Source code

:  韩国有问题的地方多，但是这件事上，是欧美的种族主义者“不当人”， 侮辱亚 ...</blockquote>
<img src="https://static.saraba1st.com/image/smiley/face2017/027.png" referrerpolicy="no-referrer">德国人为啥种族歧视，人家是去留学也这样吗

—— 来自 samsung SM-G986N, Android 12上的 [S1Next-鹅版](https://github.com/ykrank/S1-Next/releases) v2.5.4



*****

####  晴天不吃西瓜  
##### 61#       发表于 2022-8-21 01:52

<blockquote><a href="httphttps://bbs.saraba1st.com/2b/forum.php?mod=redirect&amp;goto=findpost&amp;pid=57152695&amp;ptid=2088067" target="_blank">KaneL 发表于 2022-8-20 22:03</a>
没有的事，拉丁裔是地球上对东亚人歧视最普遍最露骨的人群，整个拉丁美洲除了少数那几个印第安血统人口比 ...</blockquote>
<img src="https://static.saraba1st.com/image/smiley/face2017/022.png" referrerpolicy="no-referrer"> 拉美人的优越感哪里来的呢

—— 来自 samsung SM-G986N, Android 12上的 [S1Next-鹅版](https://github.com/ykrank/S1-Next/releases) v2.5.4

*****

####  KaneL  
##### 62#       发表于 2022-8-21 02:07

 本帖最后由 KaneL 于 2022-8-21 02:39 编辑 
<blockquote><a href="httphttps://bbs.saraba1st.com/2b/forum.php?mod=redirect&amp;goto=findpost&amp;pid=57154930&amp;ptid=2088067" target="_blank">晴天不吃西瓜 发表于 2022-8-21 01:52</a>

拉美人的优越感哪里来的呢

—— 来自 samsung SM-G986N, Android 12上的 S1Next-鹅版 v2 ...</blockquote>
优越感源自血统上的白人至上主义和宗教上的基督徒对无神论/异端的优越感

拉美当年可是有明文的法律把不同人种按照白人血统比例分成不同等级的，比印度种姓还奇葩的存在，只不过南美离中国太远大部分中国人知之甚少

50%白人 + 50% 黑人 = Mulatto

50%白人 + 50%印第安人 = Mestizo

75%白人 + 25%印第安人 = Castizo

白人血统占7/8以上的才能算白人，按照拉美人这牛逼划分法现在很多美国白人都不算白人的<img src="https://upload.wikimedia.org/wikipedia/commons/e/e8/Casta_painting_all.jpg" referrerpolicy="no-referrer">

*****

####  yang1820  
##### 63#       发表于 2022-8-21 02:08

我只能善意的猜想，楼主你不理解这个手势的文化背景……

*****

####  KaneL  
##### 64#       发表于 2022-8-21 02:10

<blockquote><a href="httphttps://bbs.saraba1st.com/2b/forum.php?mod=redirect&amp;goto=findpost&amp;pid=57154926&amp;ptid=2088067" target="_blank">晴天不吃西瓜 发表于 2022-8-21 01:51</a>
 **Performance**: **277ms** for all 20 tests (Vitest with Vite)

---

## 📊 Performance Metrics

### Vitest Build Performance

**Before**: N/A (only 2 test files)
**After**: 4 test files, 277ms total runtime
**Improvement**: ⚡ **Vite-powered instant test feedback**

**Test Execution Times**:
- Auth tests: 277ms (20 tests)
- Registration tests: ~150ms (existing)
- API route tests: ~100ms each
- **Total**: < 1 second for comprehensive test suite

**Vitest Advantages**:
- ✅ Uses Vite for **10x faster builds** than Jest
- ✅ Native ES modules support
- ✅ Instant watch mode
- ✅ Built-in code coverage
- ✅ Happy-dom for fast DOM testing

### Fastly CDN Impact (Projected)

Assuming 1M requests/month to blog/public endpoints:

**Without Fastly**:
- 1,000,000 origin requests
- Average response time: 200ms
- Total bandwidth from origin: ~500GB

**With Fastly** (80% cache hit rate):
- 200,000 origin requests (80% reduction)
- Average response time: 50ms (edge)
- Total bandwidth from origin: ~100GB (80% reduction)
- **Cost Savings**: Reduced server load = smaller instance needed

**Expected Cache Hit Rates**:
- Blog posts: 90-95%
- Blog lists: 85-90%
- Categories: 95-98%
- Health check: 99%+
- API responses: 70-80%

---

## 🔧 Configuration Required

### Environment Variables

━━━

● PROBLEM
Every entry should be restated word for word.

● EXERCISE OUTPUT
Source code

:  韩国有问题的地方多，但是这件事上，是欧美的种族主义者“不当人”， 侮辱亚 ...</blockquote>
<img src="https://static.saraba1st.com/image/smiley/face2017/027.png" referrerpolicy="no-referrer">德国人为啥种族歧视，人家是去留学也这样吗

—— 来自 samsung SM-G986N, Android 12上的 [S1Next-鹅版](https://github.com/ykrank/S1-Next/releases) v2.5.4



*****

####  晴天不吃西瓜  
##### 61#       发表于 2022-8-21 01:52

<blockquote><a href="httphttps://bbs.saraba1st.com/2b/forum.php?mod=redirect&amp;goto=findpost&amp;pid=57152695&amp;ptid=2088067" target="_blank">KaneL 发表于 2022-8-20 22:03</a>
没有的事，拉丁裔是地球上对东亚人歧视最普遍最露骨的人群，整个拉丁美洲除了少数那几个印第安血统人口比 ...</blockquote>
<img src="https://static.saraba1st.com/image/smiley/face2017/022.png" referrerpolicy="no-referrer"> 拉美人的优越感哪里来的呢

—— 来自 samsung SM-G986N, Android 12上的 [S1Next-鹅版](https://github.com/ykrank/S1-Next/releases) v2.5.4

*****

####  KaneL  
##### 62#       发表于 2022-8-21 02:07

 本帖最后由 KaneL 于 2022-8-21 02:39 编辑 
<blockquote><a href="httphttps://bbs.saraba1st.com/2b/forum.php?mod=redirect&amp;goto=findpost&amp;pid=57154930&amp;ptid=2088067" target="_blank">晴天不吃西瓜 发表于 2022-8-21 01:52</a>

拉美人的优越感哪里来的呢

—— 来自 samsung SM-G986N, Android 12上的 S1Next-鹅版 v2 ...</blockquote>
优越感源自血统上的白人至上主义和宗教上的基督徒对无神论/异端的优越感

拉美当年可是有明文的法律把不同人种按照白人血统比例分成不同等级的，比印度种姓还奇葩的存在，只不过南美离中国太远大部分中国人知之甚少

50%白人 + 50% 黑人 = Mulatto

50%白人 + 50%印第安人 = Mestizo

75%白人 + 25%印第安人 = Castizo

白人血统占7/8以上的才能算白人，按照拉美人这牛逼划分法现在很多美国白人都不算白人的<img src="https://upload.wikimedia.org/wikipedia/commons/e/e8/Casta_painting_all.jpg" referrerpolicy="no-referrer">

*****

####  yang1820  
##### 63#       发表于 2022-8-21 02:08

我只能善意的猜想，楼主你不理解这个手势的文化背景……

*****

####  KaneL  
##### 64#       发表于 2022-8-21 02:10

<blockquote><a href="httphttps://bbs.saraba1st.com/2b/forum.php?mod=redirect&amp;goto=findpost&amp;pid=57154926&amp;ptid=2088067" target="_blank">晴天不吃西瓜 发表于 2022-8-21 01:51</a>
 **Performance**: **277ms** for all 20 tests (Vitest with Vite)

---

## 📊 Performance Metrics

### Vitest Build Performance

**Before**: N/A (only 2 test files)
**After**: 4 test files, 277ms total runtime
**Improvement**: ⚡ **Vite-powered instant test feedback**

**Test Execution Times**:
- Auth tests: 277ms (20 tests)
- Registration tests: ~150ms (existing)
- API route tests: ~100ms each
- **Total**: < 1 second for comprehensive test suite

**Vitest Advantages**:
- ✅ Uses Vite for **10x faster builds** than Jest
- ✅ Native ES modules support
- ✅ Instant watch mode
- ✅ Built-in code coverage
- ✅ Happy-dom for fast DOM testing

### Fastly CDN Impact (Projected)

Assuming 1M requests/month to blog/public endpoints:

**Without Fastly**:
- 1,000,000 origin requests
- Average response time: 200ms
- Total bandwidth from origin: ~500GB

**With Fastly** (80% cache hit rate):
- 200,000 origin requests (80% reduction)
- Average response time: 50ms (edge)
- Total bandwidth from origin: ~100GB (80% reduction)
- **Cost Savings**: Reduced server load = smaller instance needed

**Expected Cache Hit Rates**:
- Blog posts: 90-95%
- Blog lists: 85-90%
- Categories: 95-98%
- Health check: 99%+
- API responses: 70-80%

---

## 🔧 Configuration Required

### Environment Variables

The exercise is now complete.